EXERCISE DIRECTIONS: Could you filter the records below and return each line that holds "ALUop"?

────────

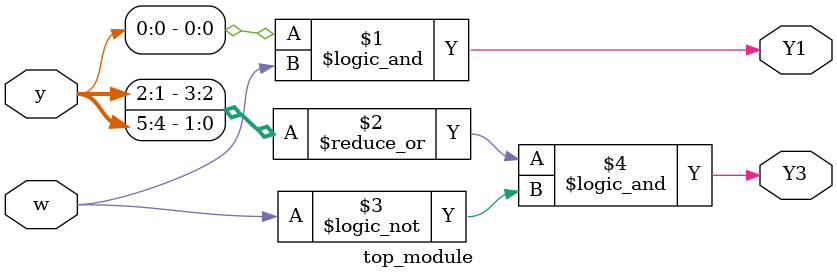
<source format=v>
module top_module (
    input [5:0] y,
    input w,
    output Y1,
    output Y3
);
    // next state is B (Y1) when current state is A (y[0]) and input (w) is high
  assign Y1 = y[0] && w;
  
    // Y3 (D) when any of B,C,E,F and input is low; 
    // using reduction OR operator
  assign Y3 = ( |{y[2:1],y[5:4]} ) && (!w);

  // which is same as
  // assign Y3 = (y[1] | y[2] | y[4] | y[5]) && (!w);

endmodule

</source>
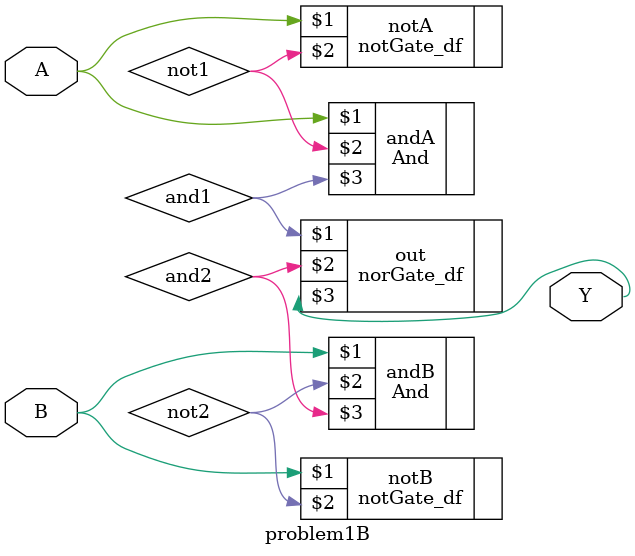
<source format=v>
`include "norGate_df.v"
`include "notGate_df.v"
`include "And.v"

module problem1B (input A, B, output Y);
    wire not1, not2;
    wire and1, and2;
    
// instantiate not gate (input a, output b)
notGate_df notA(A,not1);
notGate_df notB(B,not2);
// instantiate and gate (input a,b, ouput c)
And andA(A,not1,and1);
And andB(B,not2,and2);
// instantiate or gate  (input a, b, output c)
norGate_df out(and1,and2,Y); 

endmodule

</source>
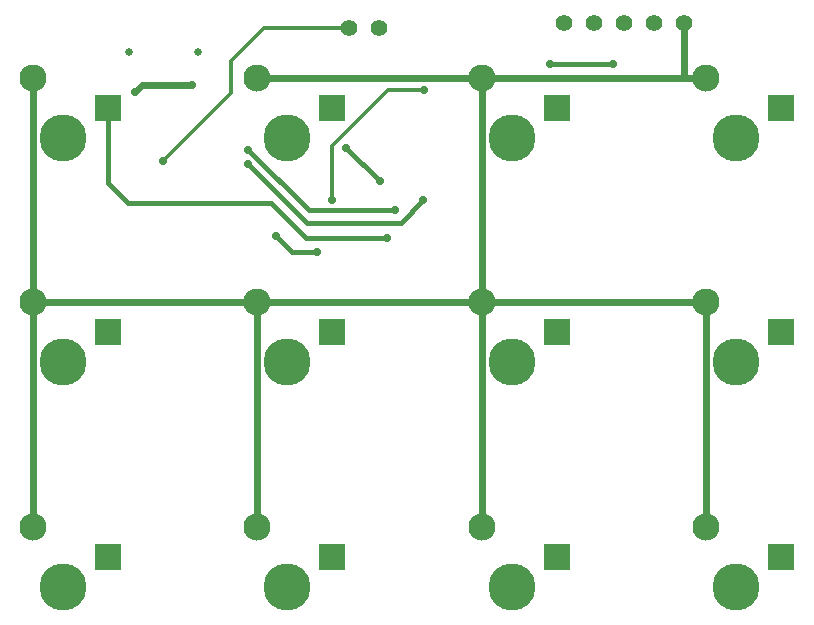
<source format=gbl>
G04*
G04 #@! TF.GenerationSoftware,Altium Limited,Altium Designer,19.1.8 (144)*
G04*
G04 Layer_Physical_Order=2*
G04 Layer_Color=16711680*
%FSLAX42Y42*%
%MOMM*%
G71*
G01*
G75*
%ADD26C,2.30*%
%ADD27R,2.30X2.30*%
%ADD28C,3.99*%
%ADD41C,0.40*%
%ADD42C,0.30*%
%ADD43C,0.60*%
%ADD46C,0.65*%
%ADD47C,1.40*%
%ADD48C,0.70*%
D26*
X-1204Y2408D02*
D03*
X-3104D02*
D03*
Y508D02*
D03*
X-1204D02*
D03*
X-3104Y-1392D02*
D03*
X-1204D02*
D03*
X696D02*
D03*
X2596D02*
D03*
X696Y508D02*
D03*
X2596D02*
D03*
Y2408D02*
D03*
X696D02*
D03*
D27*
X-569Y2154D02*
D03*
X-2469D02*
D03*
Y254D02*
D03*
X-569D02*
D03*
X-2469Y-1646D02*
D03*
X-569D02*
D03*
X1331D02*
D03*
X3231D02*
D03*
X1331Y254D02*
D03*
X3231D02*
D03*
Y2154D02*
D03*
X1331D02*
D03*
D28*
X-950Y1900D02*
D03*
X-2850D02*
D03*
Y-0D02*
D03*
X-950D02*
D03*
X-2850Y-1900D02*
D03*
X-950D02*
D03*
X950D02*
D03*
X2850D02*
D03*
X950Y-0D02*
D03*
X2850D02*
D03*
Y1900D02*
D03*
X950D02*
D03*
D41*
X-770Y1290D02*
X-40D01*
X-1280Y1800D02*
X-770Y1290D01*
X1270Y2520D02*
X1810D01*
X-910Y930D02*
X-700D01*
X-1050Y1070D02*
X-910Y930D01*
X-2469Y1519D02*
X-2300Y1350D01*
X-1090D01*
X-790Y1050D01*
X-110D01*
X10Y1180D02*
X200Y1370D01*
X-780Y1180D02*
X10D01*
X-1280Y1680D02*
X-780Y1180D01*
X-170Y1530D02*
X-170D01*
X-450Y1810D02*
X-170Y1530D01*
X-2469Y1519D02*
Y2154D01*
D42*
X-1150Y2825D02*
X-427D01*
X-1425Y2550D02*
X-1150Y2825D01*
X-1425Y2275D02*
Y2550D01*
X-2000Y1700D02*
X-1425Y2275D01*
X-100Y2300D02*
X210D01*
X-570Y1830D02*
X-100Y2300D01*
X-570Y1370D02*
Y1830D01*
X-570Y1370D02*
X-570Y1370D01*
D43*
X-2240Y2290D02*
X-2237D01*
X-2177Y2350D01*
X-1760D01*
X2410Y2408D02*
X2596D01*
X696D02*
X2410D01*
X2408Y2410D02*
X2410Y2408D01*
X2408Y2410D02*
Y2875D01*
X-1204Y2408D02*
X696D01*
Y508D02*
Y2408D01*
X2596Y-1392D02*
Y508D01*
X696Y-1392D02*
Y508D01*
X-1204Y-1392D02*
Y508D01*
X-3104Y-1392D02*
Y508D01*
X696D02*
X2596D01*
X-1204D02*
X696D01*
X-3104D02*
X-1204D01*
X-3104D02*
Y2408D01*
D46*
X-1711Y2625D02*
D03*
X-2289D02*
D03*
D47*
X-173Y2825D02*
D03*
X-427D02*
D03*
X1392Y2875D02*
D03*
X1646D02*
D03*
X1900D02*
D03*
X2154D02*
D03*
X2408D02*
D03*
D48*
X-40Y1290D02*
D03*
X-1760Y2350D02*
D03*
X1810Y2520D02*
D03*
X1270D02*
D03*
X-2240Y2290D02*
D03*
X-700Y930D02*
D03*
X-1050Y1070D02*
D03*
X210Y2300D02*
D03*
X200Y1370D02*
D03*
X-1280Y1680D02*
D03*
Y1800D02*
D03*
X-170Y1530D02*
D03*
X-110Y1050D02*
D03*
X-450Y1810D02*
D03*
X-570Y1370D02*
D03*
X-2000Y1700D02*
D03*
M02*

</source>
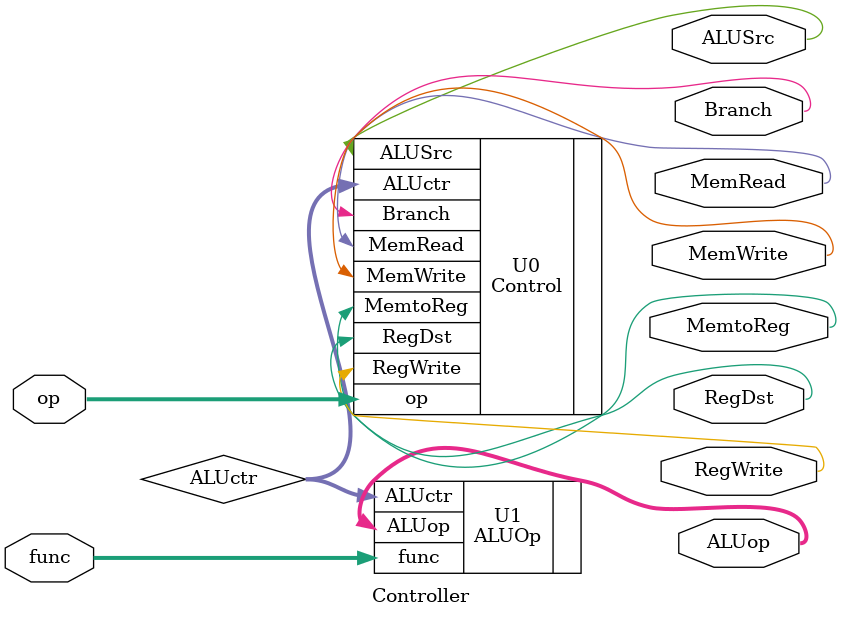
<source format=v>
`timescale 1ns / 1ps
module Controller(
	input wire [5:0] op , func,
	output wire RegDst , RegWrite , ALUSrc,
	output wire MemWrite , MemRead , MemtoReg,
	output wire Branch ,
	output wire [2:0] ALUop
);
	 
	 wire [1:0] ALUctr;
	 
	 Control U0( .op(op) ,
				  	 .RegDst(RegDst) ,
					 .RegWrite(RegWrite) ,
					 .ALUSrc(ALUSrc) ,
					 .MemWrite(MemWrite) ,
					 .MemRead(MemRead) ,
					 .MemtoReg(MemtoReg) ,
					 .Branch(Branch) ,
					 .ALUctr(ALUctr));
	 
	 ALUOp U1(.func(func),.ALUctr(ALUctr),.ALUop(ALUop));


endmodule

</source>
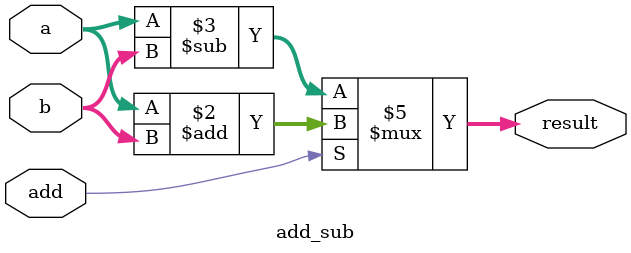
<source format=v>
module add_sub(add,a,b,result);
    parameter N = 3;
    input [(2**N)-1:0] a,b;
    input add;
    output reg[(2**N)-1:0] result;

    always @(*) begin
        if(add) begin //0 is adder. 1 is subtractor
          result = a+b;// assign for connecting nets
        end
        else begin//1 is subtractor
          result = a-b;
        end
    end


endmodule
</source>
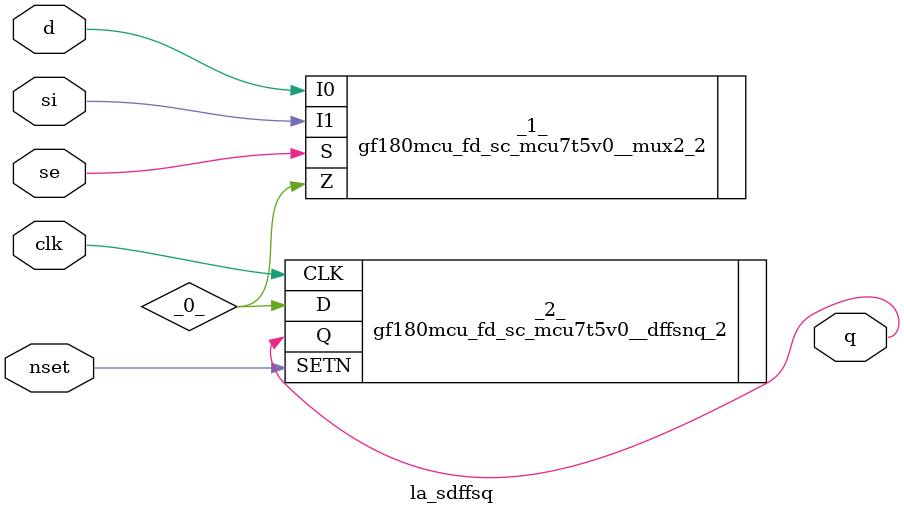
<source format=v>

/* Generated by Yosys 0.44 (git sha1 80ba43d26, g++ 11.4.0-1ubuntu1~22.04 -fPIC -O3) */

(* top =  1  *)
(* src = "generated" *)
module la_sdffsq (
    d,
    si,
    se,
    clk,
    nset,
    q
);
  (* src = "generated" *)
  wire _0_;
  (* src = "generated" *)
  input clk;
  wire clk;
  (* src = "generated" *)
  input d;
  wire d;
  (* src = "generated" *)
  input nset;
  wire nset;
  (* src = "generated" *)
  output q;
  wire q;
  (* src = "generated" *)
  input se;
  wire se;
  (* src = "generated" *)
  input si;
  wire si;
  gf180mcu_fd_sc_mcu7t5v0__mux2_2 _1_ (
      .I0(d),
      .I1(si),
      .S (se),
      .Z (_0_)
  );
  (* src = "generated" *)
  gf180mcu_fd_sc_mcu7t5v0__dffsnq_2 _2_ (
      .CLK(clk),
      .D(_0_),
      .Q(q),
      .SETN(nset)
  );
endmodule

</source>
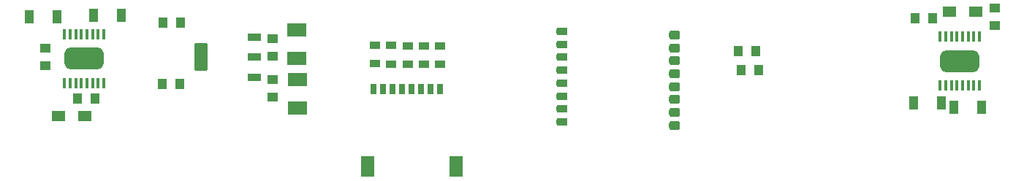
<source format=gbp>
G04*
G04 #@! TF.GenerationSoftware,Altium Limited,Altium Designer,21.3.2 (30)*
G04*
G04 Layer_Color=128*
%FSLAX43Y43*%
%MOMM*%
G71*
G04*
G04 #@! TF.SameCoordinates,E583AE15-D421-4EF2-A5E4-CEDEED2159FB*
G04*
G04*
G04 #@! TF.FilePolarity,Positive*
G04*
G01*
G75*
%ADD24R,1.067X1.524*%
%ADD29R,1.270X1.016*%
%ADD31R,1.270X0.889*%
%ADD33R,1.016X1.270*%
G04:AMPARAMS|DCode=84|XSize=0.9mm|YSize=1.27mm|CornerRadius=0.225mm|HoleSize=0mm|Usage=FLASHONLY|Rotation=270.000|XOffset=0mm|YOffset=0mm|HoleType=Round|Shape=RoundedRectangle|*
%AMROUNDEDRECTD84*
21,1,0.900,0.820,0,0,270.0*
21,1,0.450,1.270,0,0,270.0*
1,1,0.450,-0.410,-0.225*
1,1,0.450,-0.410,0.225*
1,1,0.450,0.410,0.225*
1,1,0.450,0.410,-0.225*
%
%ADD84ROUNDEDRECTD84*%
G04:AMPARAMS|DCode=85|XSize=1mm|YSize=1.27mm|CornerRadius=0.25mm|HoleSize=0mm|Usage=FLASHONLY|Rotation=90.000|XOffset=0mm|YOffset=0mm|HoleType=Round|Shape=RoundedRectangle|*
%AMROUNDEDRECTD85*
21,1,1.000,0.770,0,0,90.0*
21,1,0.500,1.270,0,0,90.0*
1,1,0.500,0.385,0.250*
1,1,0.500,0.385,-0.250*
1,1,0.500,-0.385,-0.250*
1,1,0.500,-0.385,0.250*
%
%ADD85ROUNDEDRECTD85*%
%ADD86R,1.500X2.400*%
%ADD87R,0.800X1.300*%
G04:AMPARAMS|DCode=88|XSize=0.9mm|YSize=1.45mm|CornerRadius=0.05mm|HoleSize=0mm|Usage=FLASHONLY|Rotation=90.000|XOffset=0mm|YOffset=0mm|HoleType=Round|Shape=RoundedRectangle|*
%AMROUNDEDRECTD88*
21,1,0.900,1.351,0,0,90.0*
21,1,0.801,1.450,0,0,90.0*
1,1,0.099,0.676,0.401*
1,1,0.099,0.676,-0.401*
1,1,0.099,-0.676,-0.401*
1,1,0.099,-0.676,0.401*
%
%ADD88ROUNDEDRECTD88*%
G04:AMPARAMS|DCode=89|XSize=3.15mm|YSize=1.45mm|CornerRadius=0.051mm|HoleSize=0mm|Usage=FLASHONLY|Rotation=90.000|XOffset=0mm|YOffset=0mm|HoleType=Round|Shape=RoundedRectangle|*
%AMROUNDEDRECTD89*
21,1,3.150,1.349,0,0,90.0*
21,1,3.049,1.450,0,0,90.0*
1,1,0.102,0.674,1.524*
1,1,0.102,0.674,-1.524*
1,1,0.102,-0.674,-1.524*
1,1,0.102,-0.674,1.524*
%
%ADD89ROUNDEDRECTD89*%
G04:AMPARAMS|DCode=90|XSize=2.5mm|YSize=4.5mm|CornerRadius=0.625mm|HoleSize=0mm|Usage=FLASHONLY|Rotation=90.000|XOffset=0mm|YOffset=0mm|HoleType=Round|Shape=RoundedRectangle|*
%AMROUNDEDRECTD90*
21,1,2.500,3.250,0,0,90.0*
21,1,1.250,4.500,0,0,90.0*
1,1,1.250,1.625,0.625*
1,1,1.250,1.625,-0.625*
1,1,1.250,-1.625,-0.625*
1,1,1.250,-1.625,0.625*
%
%ADD90ROUNDEDRECTD90*%
G04:AMPARAMS|DCode=91|XSize=0.4mm|YSize=1.2mm|CornerRadius=0.05mm|HoleSize=0mm|Usage=FLASHONLY|Rotation=0.000|XOffset=0mm|YOffset=0mm|HoleType=Round|Shape=RoundedRectangle|*
%AMROUNDEDRECTD91*
21,1,0.400,1.100,0,0,0.0*
21,1,0.300,1.200,0,0,0.0*
1,1,0.100,0.150,-0.550*
1,1,0.100,-0.150,-0.550*
1,1,0.100,-0.150,0.550*
1,1,0.100,0.150,0.550*
%
%ADD91ROUNDEDRECTD91*%
%ADD92R,2.286X1.626*%
%ADD93R,1.575X1.219*%
D24*
X5850Y68000D02*
D03*
X2598D02*
D03*
X108300Y58050D02*
D03*
X105048D02*
D03*
X10050Y68200D02*
D03*
X13302D02*
D03*
X112950Y57500D02*
D03*
X109698D02*
D03*
D29*
X114450Y66950D02*
D03*
Y68982D02*
D03*
X30800Y63418D02*
D03*
Y65450D02*
D03*
X30850Y60700D02*
D03*
Y58668D02*
D03*
X4500Y64400D02*
D03*
Y62368D02*
D03*
D31*
X44576Y64679D02*
D03*
Y62521D02*
D03*
X42696Y64712D02*
D03*
Y62553D02*
D03*
X50215Y64630D02*
D03*
Y62471D02*
D03*
X48335Y64630D02*
D03*
Y62471D02*
D03*
X46456Y64630D02*
D03*
Y62471D02*
D03*
D33*
X84768Y64050D02*
D03*
X86800D02*
D03*
X87100Y61800D02*
D03*
X85068D02*
D03*
X20100Y60200D02*
D03*
X18068D02*
D03*
X18150Y67300D02*
D03*
X20182D02*
D03*
X107250Y67800D02*
D03*
X105218D02*
D03*
X8200Y58500D02*
D03*
X10232D02*
D03*
D84*
X64350Y57300D02*
D03*
Y60300D02*
D03*
Y66300D02*
D03*
Y64800D02*
D03*
Y63300D02*
D03*
Y61800D02*
D03*
Y58800D02*
D03*
X64326Y55826D02*
D03*
D85*
X77350Y56900D02*
D03*
Y58400D02*
D03*
Y59900D02*
D03*
Y61400D02*
D03*
Y62900D02*
D03*
Y64400D02*
D03*
Y65900D02*
D03*
Y55400D02*
D03*
D86*
X52110Y50650D02*
D03*
X41850D02*
D03*
D87*
X50237Y59650D02*
D03*
X48037D02*
D03*
X49137D02*
D03*
X46937D02*
D03*
X45837D02*
D03*
X44737D02*
D03*
X43637D02*
D03*
X42530Y59636D02*
D03*
D88*
X28675Y65600D02*
D03*
Y63300D02*
D03*
Y61000D02*
D03*
D89*
X22525Y63300D02*
D03*
D90*
X110425Y62850D02*
D03*
X9000Y63150D02*
D03*
D91*
X112700Y60000D02*
D03*
X112050D02*
D03*
X111400D02*
D03*
X110750D02*
D03*
X110100D02*
D03*
X109450D02*
D03*
X108800D02*
D03*
X108150D02*
D03*
X112700Y65700D02*
D03*
X112050D02*
D03*
X111400D02*
D03*
X110750D02*
D03*
X110100D02*
D03*
X109450D02*
D03*
X108800D02*
D03*
X108150D02*
D03*
X6725Y66000D02*
D03*
X7375D02*
D03*
X8025D02*
D03*
X9975D02*
D03*
X10625D02*
D03*
X11275D02*
D03*
X6725Y60300D02*
D03*
X7375D02*
D03*
X8025D02*
D03*
X8675D02*
D03*
X9325D02*
D03*
X9975D02*
D03*
X10625D02*
D03*
X11275D02*
D03*
X9325Y66000D02*
D03*
X8675D02*
D03*
D92*
X33650Y63148D02*
D03*
Y66450D02*
D03*
X33700Y60752D02*
D03*
Y57450D02*
D03*
D93*
X109202Y68550D02*
D03*
X112250D02*
D03*
X9048Y56450D02*
D03*
X6000D02*
D03*
M02*

</source>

────────

RESULT OF THIS TASK:
	output wire [2:0] ALUop
	 ALUOp U1(.func(func),.ALUctr(ALUctr),.ALUop(ALUop));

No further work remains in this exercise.